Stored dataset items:
::::::::::

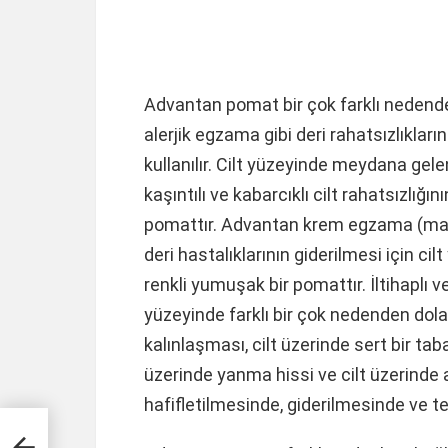
Advantan pomat bir çok farklı nedende
alerjik egzama gibi deri rahatsızlıkları
kullanılır. Cilt yüzeyinde meydana gel
kaşıntılı ve kabarcıklı cilt rahatsızlığın
pomattır. Advantan krem egzama (mayasıl
deri hastalıklarının giderilmesi için ci
renkli yumuşak bir pomattır. İltihaplı ve 
yüzeyinde farklı bir çok nedenden dola
kalınlaşması, cilt üzerinde sert bir tab
üzerinde yanma hissi ve cilt üzerinde ağr
hafifletilmesinde, giderilmesinde ve te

::::::::::

## WORK INSTRUCTION
Would you filter the entries above and keep each line that has the word "egzama"?

## SOLUTION TO THE EXERCISE
alerjik egzama gibi deri rahatsızlıkları
pomattır. Advantan krem egzama (mayasıl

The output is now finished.